╭─ Source records

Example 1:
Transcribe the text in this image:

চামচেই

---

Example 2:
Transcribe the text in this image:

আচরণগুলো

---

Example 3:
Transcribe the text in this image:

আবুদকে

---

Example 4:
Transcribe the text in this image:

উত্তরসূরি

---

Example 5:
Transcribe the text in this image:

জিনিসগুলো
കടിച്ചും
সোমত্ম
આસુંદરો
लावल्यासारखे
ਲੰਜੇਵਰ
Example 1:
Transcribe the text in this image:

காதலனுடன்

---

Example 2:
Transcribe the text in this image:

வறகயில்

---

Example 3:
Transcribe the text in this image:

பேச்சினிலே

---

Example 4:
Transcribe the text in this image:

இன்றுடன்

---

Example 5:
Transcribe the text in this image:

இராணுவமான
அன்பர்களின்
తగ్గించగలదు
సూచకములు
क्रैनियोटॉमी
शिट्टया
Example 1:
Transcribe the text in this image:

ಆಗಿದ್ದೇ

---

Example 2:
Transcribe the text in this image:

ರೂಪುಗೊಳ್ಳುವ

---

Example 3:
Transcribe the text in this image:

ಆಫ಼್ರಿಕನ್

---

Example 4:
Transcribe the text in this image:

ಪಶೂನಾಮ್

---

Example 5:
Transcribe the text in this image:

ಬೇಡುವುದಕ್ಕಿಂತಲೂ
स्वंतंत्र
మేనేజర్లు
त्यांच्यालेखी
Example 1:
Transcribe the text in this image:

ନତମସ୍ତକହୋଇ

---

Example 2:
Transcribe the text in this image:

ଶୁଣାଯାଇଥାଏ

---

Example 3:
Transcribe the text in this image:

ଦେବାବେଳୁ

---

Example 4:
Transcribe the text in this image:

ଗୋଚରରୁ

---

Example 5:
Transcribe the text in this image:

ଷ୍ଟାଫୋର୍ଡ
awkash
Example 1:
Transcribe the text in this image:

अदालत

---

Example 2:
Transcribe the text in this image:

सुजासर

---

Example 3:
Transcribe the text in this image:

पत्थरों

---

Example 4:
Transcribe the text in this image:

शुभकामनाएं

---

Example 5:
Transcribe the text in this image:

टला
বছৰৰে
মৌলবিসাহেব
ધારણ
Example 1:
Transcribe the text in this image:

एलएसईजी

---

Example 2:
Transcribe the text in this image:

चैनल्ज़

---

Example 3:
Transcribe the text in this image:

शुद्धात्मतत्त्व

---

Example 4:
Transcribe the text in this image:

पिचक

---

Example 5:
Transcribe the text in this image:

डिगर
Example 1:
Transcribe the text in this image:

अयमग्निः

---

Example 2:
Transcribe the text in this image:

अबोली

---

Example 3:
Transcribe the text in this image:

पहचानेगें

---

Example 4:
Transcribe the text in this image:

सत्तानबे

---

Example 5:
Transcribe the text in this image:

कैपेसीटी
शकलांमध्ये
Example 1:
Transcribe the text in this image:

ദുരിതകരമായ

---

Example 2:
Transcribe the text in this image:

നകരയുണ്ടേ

╰─

▶ **Directions**: Give the records back in full, word for word.

▶ **Task answer**:
Example 1:
Transcribe the text in this image:

চামচেই

---

Example 2:
Transcribe the text in this image:

আচরণগুলো

---

Example 3:
Transcribe the text in this image:

আবুদকে

---

Example 4:
Transcribe the text in this image:

উত্তরসূরি

---

Example 5:
Transcribe the text in this image:

জিনিসগুলো
കടിച്ചും
সোমত্ম
આસુંદરો
लावल्यासारखे
ਲੰਜੇਵਰ
Example 1:
Transcribe the text in this image:

காதலனுடன்

---

Example 2:
Transcribe the text in this image:

வறகயில்

---

Example 3:
Transcribe the text in this image:

பேச்சினிலே

---

Example 4:
Transcribe the text in this image:

இன்றுடன்

---

Example 5:
Transcribe the text in this image:

இராணுவமான
அன்பர்களின்
తగ్గించగలదు
సూచకములు
क्रैनियोटॉमी
शिट्टया
Example 1:
Transcribe the text in this image:

ಆಗಿದ್ದೇ

---

Example 2:
Transcribe the text in this image:

ರೂಪುಗೊಳ್ಳುವ

---

Example 3:
Transcribe the text in this image:

ಆಫ಼್ರಿಕನ್

---

Example 4:
Transcribe the text in this image:

ಪಶೂನಾಮ್

---

Example 5:
Transcribe the text in this image:

ಬೇಡುವುದಕ್ಕಿಂತಲೂ
स्वंतंत्र
మేనేజర్లు
त्यांच्यालेखी
Example 1:
Transcribe the text in this image:

ନତମସ୍ତକହୋଇ

---

Example 2:
Transcribe the text in this image:

ଶୁଣାଯାଇଥାଏ

---

Example 3:
Transcribe the text in this image:

ଦେବାବେଳୁ

---

Example 4:
Transcribe the text in this image:

ଗୋଚରରୁ

---

Example 5:
Transcribe the text in this image:

ଷ୍ଟାଫୋର୍ଡ
awkash
Example 1:
Transcribe the text in this image:

अदालत

---

Example 2:
Transcribe the text in this image:

सुजासर

---

Example 3:
Transcribe the text in this image:

पत्थरों

---

Example 4:
Transcribe the text in this image:

शुभकामनाएं

---

Example 5:
Transcribe the text in this image:

टला
বছৰৰে
মৌলবিসাহেব
ધારણ
Example 1:
Transcribe the text in this image:

एलएसईजी

---

Example 2:
Transcribe the text in this image:

चैनल्ज़

---

Example 3:
Transcribe the text in this image:

शुद्धात्मतत्त्व

---

Example 4:
Transcribe the text in this image:

पिचक

---

Example 5:
Transcribe the text in this image:

डिगर
Example 1:
Transcribe the text in this image:

अयमग्निः

---

Example 2:
Transcribe the text in this image:

अबोली

---

Example 3:
Transcribe the text in this image:

पहचानेगें

---

Example 4:
Transcribe the text in this image:

सत्तानबे

---

Example 5:
Transcribe the text in this image:

कैपेसीटी
शकलांमध्ये
Example 1:
Transcribe the text in this image:

ദുരിതകരമായ

---

Example 2:
Transcribe the text in this image:

നകരയുണ്ടേ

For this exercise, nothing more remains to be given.